Does anyone know if Google Apps for Business edition hosts the apps (gmail, calendar, etc.) on a physically separate infrastructure than the Standard (free) infrastructure? We've been growing increasingly annoyed with the lost/severely delayed email messages, downtime, etc. of Google Apps (standard) over time, and we are wondering if moving to the paid version would bring any benefits. Specifically, if the Business edition is not in some way on a different physical infrastructure, and we are in essence paying for a few small perks but still run on the usual standard/free setup, then we would probably have the same (or just as many) issues with the Business version.
I've emailed Google's sales team responsible for GApps, but haven't heard anything back in 4 days, which already doesn't speak well for the service. So, anyone have any insight into this?
Thanks in advance for any and all help :)

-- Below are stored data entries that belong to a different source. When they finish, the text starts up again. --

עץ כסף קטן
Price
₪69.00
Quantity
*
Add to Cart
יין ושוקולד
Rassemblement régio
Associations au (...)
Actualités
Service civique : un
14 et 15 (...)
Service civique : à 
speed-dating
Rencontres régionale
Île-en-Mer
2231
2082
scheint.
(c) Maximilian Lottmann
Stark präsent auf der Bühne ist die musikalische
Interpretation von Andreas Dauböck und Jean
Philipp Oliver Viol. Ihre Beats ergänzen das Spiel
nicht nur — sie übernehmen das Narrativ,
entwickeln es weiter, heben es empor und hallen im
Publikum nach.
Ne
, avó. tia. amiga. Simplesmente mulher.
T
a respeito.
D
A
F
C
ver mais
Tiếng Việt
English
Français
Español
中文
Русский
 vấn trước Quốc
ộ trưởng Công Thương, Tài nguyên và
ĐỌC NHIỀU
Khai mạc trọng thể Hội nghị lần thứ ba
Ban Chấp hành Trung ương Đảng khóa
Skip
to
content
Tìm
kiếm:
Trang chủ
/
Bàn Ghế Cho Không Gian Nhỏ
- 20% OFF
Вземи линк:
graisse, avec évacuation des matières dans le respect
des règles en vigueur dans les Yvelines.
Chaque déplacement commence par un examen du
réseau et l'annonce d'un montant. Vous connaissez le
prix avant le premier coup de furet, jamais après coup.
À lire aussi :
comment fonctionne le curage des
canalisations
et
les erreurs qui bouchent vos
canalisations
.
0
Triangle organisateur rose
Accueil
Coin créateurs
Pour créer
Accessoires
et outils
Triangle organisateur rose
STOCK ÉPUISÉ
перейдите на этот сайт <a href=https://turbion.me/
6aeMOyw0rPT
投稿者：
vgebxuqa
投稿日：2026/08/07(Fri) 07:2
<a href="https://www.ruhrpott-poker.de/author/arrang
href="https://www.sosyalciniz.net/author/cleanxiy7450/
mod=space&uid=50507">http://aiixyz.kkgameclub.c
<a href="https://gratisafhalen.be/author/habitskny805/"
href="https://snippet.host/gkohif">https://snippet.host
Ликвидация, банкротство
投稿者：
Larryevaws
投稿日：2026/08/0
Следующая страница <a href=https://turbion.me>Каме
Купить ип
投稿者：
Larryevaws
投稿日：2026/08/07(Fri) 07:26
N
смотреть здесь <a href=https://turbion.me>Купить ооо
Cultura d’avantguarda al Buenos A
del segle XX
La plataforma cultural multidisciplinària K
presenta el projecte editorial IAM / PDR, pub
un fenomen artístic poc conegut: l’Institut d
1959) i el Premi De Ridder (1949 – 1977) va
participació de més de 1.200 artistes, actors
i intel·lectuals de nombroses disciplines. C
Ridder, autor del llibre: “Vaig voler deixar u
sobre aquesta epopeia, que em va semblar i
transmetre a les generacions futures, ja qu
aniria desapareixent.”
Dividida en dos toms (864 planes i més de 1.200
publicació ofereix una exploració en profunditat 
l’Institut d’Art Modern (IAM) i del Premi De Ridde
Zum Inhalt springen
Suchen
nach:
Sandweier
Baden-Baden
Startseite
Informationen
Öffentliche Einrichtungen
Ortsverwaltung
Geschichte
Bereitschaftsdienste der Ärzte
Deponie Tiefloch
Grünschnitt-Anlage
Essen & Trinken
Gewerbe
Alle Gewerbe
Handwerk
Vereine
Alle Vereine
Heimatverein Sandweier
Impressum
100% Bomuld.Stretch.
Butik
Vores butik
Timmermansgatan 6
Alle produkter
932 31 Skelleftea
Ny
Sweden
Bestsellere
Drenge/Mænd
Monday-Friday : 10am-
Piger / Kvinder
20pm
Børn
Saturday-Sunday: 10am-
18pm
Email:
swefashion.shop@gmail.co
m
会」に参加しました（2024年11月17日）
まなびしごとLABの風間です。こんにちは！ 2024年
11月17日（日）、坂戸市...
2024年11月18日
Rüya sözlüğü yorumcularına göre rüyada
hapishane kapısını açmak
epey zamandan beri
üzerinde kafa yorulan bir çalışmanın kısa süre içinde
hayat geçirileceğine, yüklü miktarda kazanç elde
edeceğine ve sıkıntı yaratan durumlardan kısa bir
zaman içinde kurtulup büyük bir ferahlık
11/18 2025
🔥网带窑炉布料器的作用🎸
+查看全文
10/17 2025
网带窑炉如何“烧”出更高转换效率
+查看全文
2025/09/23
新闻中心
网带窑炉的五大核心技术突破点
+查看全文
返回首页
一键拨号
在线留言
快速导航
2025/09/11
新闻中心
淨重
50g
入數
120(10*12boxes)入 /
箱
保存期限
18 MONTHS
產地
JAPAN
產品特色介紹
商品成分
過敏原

Google is pretty much silent on how their physical infrastructure works, but the Business edition of Google Apps does have a SLA agreement
http://www.google.com/apps/intl/en/terms/sla.html
You can also see their service history on the Apps Status Dashboard
http://www.google.com/appsstatus#hl=en
No, google apps for business is run from the same infrastructure as the rest of google apps. There are some that run on a separate infrastructure (early adopters, I believe), but these are being transitioned back into the main infrastructure.
You can tell if a given google apps account is being run from the core infrastructure by trying to load one of the apps email accounts alongside a regular gmail account on the same browser session. If you can open both at once, they're on separate infrastructure. If you can only open one at a time, they're in the same infrastructure.